══ EXTRACTO DE PÁGINA ══

COMENTARIO A LAS LECTURAS DE LA MISA
El domingo pasado, quizás lo
recordamos, Jesús nos dijo de si mismo: Yo soy el Buen Pastor. Y ese buen
pastor, el mejor de todos, tiene dos rasgos fundamentales: nos conoce y da la
vida por nosotros.
Hoy en el evangelio, Jesús vuelve
a presentarse con una imagen hermosa: Yo soy la vid.
Para el pueblo israelita, como
para nuestra cultura mediterránea, la vid es una planta muy importante, y el
vino que produce es uno de los alimentos más esenciales. El vino es signo de
bendición, alegra el corazón, da fuerzas, construye unidad cuando se comparte
con alegría y responsabilidad. Por eso en la Pascua hebrea se emplea la copa
del vino como señal de la alianza con Dios y por eso Jesús emplea el cáliz
colmado de vino para la Nueva Alianza de amor en la Eucaristía.
Jesús dice de sí mismo: Yo soy la
vid. La vid es una planta generosa, que no tiene espinas para herir, que
soporta el calor y la sequía, que emplea todas sus energías aún en las tierras
más duras para dar vida abundante en forma de uvas generosas con las que
alimentar al viñador y permitirle hacer su vino. La vid se da por completo como
Jesús, sin reservarse nada, sólo quiere dar vida a los demás: curar al enfermo,
perdonar a los pecadores, animar a los que están caídos, sostener a los
tristes…. Vive para los demás olvidado de sí, igual que una planta de vid, y
también se hace alimento y bebida con su Cuerpo y Sangre en la Eucaristía.

═══

- INDICACIONES A SEGUIR
En el comentario a las lecturas de la misa, ¿cuáles son los dos rasgos fundamentales del Buen Pastor?

══ CONJUNTO DE DATOS ══

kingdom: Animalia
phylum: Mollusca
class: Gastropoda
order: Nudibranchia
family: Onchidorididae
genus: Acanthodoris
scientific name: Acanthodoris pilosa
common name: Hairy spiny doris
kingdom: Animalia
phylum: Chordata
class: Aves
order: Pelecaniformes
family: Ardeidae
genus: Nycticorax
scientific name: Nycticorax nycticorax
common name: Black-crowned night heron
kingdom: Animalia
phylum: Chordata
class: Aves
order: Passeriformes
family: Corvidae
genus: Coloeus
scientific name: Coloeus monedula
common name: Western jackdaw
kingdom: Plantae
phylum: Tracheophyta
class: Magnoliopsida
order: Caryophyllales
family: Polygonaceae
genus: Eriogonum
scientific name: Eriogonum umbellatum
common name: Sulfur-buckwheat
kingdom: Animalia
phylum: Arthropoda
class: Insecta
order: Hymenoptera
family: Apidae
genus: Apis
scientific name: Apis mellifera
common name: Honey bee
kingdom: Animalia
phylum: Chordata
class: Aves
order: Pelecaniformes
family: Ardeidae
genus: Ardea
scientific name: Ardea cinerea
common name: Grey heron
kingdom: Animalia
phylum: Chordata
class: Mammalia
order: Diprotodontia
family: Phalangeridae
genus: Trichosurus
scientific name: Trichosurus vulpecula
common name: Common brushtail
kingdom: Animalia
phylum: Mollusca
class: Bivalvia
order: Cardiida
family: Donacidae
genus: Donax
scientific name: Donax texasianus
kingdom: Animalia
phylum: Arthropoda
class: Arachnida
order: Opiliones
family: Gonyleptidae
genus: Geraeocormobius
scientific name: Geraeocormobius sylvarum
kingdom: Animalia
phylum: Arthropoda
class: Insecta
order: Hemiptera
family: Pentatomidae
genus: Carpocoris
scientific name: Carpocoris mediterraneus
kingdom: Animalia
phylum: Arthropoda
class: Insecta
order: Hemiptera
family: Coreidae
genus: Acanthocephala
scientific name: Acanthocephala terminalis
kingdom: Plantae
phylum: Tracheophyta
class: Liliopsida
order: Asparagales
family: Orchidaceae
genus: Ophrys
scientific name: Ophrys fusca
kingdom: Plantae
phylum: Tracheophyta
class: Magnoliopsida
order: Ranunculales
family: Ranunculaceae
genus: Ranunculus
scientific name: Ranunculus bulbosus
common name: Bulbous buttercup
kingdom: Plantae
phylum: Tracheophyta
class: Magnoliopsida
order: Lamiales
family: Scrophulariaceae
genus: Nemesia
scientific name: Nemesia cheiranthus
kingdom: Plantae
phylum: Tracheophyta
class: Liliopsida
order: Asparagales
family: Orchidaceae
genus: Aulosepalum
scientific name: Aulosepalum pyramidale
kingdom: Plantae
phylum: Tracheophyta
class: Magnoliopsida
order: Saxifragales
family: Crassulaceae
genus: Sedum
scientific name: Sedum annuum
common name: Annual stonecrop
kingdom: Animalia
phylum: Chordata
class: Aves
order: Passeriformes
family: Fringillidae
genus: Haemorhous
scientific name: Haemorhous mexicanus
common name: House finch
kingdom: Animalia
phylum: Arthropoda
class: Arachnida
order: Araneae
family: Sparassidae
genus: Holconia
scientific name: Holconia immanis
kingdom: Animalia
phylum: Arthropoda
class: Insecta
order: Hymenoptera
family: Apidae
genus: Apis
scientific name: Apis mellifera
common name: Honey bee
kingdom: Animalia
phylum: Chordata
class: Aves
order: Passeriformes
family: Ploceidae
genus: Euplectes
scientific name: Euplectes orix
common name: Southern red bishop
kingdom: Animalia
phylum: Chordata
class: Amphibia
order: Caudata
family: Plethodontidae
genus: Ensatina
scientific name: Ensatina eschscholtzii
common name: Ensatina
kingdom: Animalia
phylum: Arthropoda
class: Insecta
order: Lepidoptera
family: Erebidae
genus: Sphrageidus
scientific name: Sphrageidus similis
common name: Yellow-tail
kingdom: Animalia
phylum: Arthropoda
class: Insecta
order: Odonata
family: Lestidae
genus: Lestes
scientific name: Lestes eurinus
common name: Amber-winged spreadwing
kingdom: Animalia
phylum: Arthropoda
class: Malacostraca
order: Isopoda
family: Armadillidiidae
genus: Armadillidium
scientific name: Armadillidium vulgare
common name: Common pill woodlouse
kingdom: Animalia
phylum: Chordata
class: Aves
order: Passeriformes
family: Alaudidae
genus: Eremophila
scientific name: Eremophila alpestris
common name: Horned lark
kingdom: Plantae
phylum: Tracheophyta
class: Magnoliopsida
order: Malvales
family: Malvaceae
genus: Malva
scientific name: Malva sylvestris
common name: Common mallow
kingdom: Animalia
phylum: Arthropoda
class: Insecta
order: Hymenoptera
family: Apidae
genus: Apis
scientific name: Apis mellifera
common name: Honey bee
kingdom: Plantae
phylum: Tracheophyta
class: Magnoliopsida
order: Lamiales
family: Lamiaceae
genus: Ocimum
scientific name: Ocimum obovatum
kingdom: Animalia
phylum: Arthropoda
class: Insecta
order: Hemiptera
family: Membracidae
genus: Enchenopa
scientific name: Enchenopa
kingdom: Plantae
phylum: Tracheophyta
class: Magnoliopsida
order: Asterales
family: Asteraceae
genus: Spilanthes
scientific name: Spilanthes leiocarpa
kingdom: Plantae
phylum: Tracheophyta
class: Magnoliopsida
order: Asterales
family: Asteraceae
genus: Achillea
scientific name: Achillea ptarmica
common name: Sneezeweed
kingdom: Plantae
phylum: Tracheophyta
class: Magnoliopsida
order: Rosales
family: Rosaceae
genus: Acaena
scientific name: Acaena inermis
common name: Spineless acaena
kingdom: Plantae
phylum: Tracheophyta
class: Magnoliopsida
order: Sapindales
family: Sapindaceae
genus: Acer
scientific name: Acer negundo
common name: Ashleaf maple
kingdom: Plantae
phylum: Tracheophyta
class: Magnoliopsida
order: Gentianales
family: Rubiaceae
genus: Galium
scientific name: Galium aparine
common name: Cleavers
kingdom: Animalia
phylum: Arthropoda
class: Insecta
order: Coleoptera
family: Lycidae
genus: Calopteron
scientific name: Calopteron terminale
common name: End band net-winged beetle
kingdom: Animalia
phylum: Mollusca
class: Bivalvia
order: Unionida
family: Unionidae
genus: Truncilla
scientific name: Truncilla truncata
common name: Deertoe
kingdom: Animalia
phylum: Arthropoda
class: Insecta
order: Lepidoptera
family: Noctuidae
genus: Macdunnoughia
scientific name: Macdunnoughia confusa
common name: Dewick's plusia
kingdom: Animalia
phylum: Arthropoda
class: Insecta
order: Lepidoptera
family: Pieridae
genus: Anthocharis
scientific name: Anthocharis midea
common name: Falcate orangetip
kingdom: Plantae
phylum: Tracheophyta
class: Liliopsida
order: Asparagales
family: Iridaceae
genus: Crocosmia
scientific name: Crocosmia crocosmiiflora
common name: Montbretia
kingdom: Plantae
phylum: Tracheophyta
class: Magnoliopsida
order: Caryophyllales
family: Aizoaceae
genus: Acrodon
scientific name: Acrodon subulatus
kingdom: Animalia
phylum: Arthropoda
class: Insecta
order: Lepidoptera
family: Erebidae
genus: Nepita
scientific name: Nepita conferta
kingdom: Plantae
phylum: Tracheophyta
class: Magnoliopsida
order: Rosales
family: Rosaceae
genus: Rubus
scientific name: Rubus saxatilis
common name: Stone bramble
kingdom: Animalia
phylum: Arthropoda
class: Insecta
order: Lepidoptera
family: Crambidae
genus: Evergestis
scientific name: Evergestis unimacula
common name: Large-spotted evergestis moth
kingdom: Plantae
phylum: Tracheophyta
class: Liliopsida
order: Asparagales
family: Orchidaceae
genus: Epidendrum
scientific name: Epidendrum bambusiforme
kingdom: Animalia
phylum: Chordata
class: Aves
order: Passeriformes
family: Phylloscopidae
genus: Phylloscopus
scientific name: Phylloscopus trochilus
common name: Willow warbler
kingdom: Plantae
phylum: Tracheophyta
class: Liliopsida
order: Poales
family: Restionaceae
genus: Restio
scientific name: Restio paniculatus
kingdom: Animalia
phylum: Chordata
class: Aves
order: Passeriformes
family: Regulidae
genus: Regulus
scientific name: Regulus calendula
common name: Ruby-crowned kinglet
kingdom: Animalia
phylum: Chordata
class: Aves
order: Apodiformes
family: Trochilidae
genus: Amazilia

═══

- RESPUESTA
Nos conoce y da la vida por nosotros.